§ The problem
Everything in the listing below from the line containing "Which? This webpage" through the line containing "This involves combining" must be repeated exactly; the remaining lines are not wanted.

§ Source data
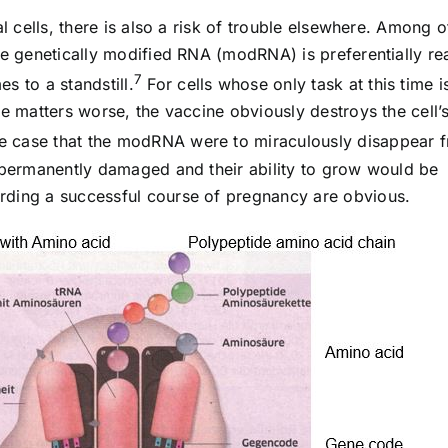
al cells, there is also a risk of trouble elsewhere. Among o
he genetically modified RNA (modRNA) is preferentially re
7
s to a standstill.
For cells whose only task at this time i
ke matters worse, the vaccine obviously destroys the cell’
e case that the modRNA were to miraculously disappear 
e permanently damaged and their ability to grow would be
rding a successful course of pregnancy are obvious.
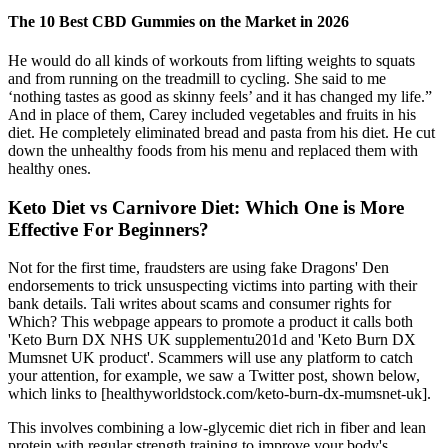
The 10 Best CBD Gummies on the Market in 2026
He would do all kinds of workouts from lifting weights to squats
and from running on the treadmill to cycling. She said to me
‘nothing tastes as good as skinny feels’ and it has changed my life.”
And in place of them, Carey included vegetables and fruits in his
diet. He completely eliminated bread and pasta from his diet. He cut
down the unhealthy foods from his menu and replaced them with
healthy ones.
Keto Diet vs Carnivore Diet: Which One is More
Effective For Beginners?
Not for the first time, fraudsters are using fake Dragons' Den
endorsements to trick unsuspecting victims into parting with their
bank details. Tali writes about scams and consumer rights for
Which? This webpage appears to promote a product it calls both
'Keto Burn DX NHS UK supplementu201d and 'Keto Burn DX
Mumsnet UK product'. Scammers will use any platform to catch
your attention, for example, we saw a Twitter post, shown below,
which links to [healthyworldstock.com/keto-burn-dx-mumsnet-uk].
This involves combining a low-glycemic diet rich in fiber and lean
protein with regular strength training to improve your body's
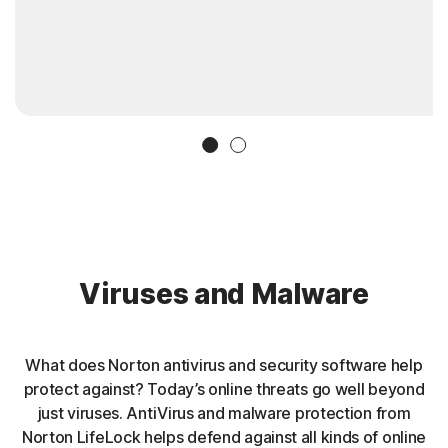
Slide 1
Slide 2
Viruses and Malware
What does Norton antivirus and security software help
protect against? Today’s online threats go well beyond
just viruses. AntiVirus and malware protection from
Norton LifeLock helps defend against all kinds of online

§ Output of the task
Which? This webpage appears to promote a product it calls both
'Keto Burn DX NHS UK supplementu201d and 'Keto Burn DX
Mumsnet UK product'. Scammers will use any platform to catch
your attention, for example, we saw a Twitter post, shown below,
which links to [healthyworldstock.com/keto-burn-dx-mumsnet-uk].
This involves combining a low-glycemic diet rich in fiber and lean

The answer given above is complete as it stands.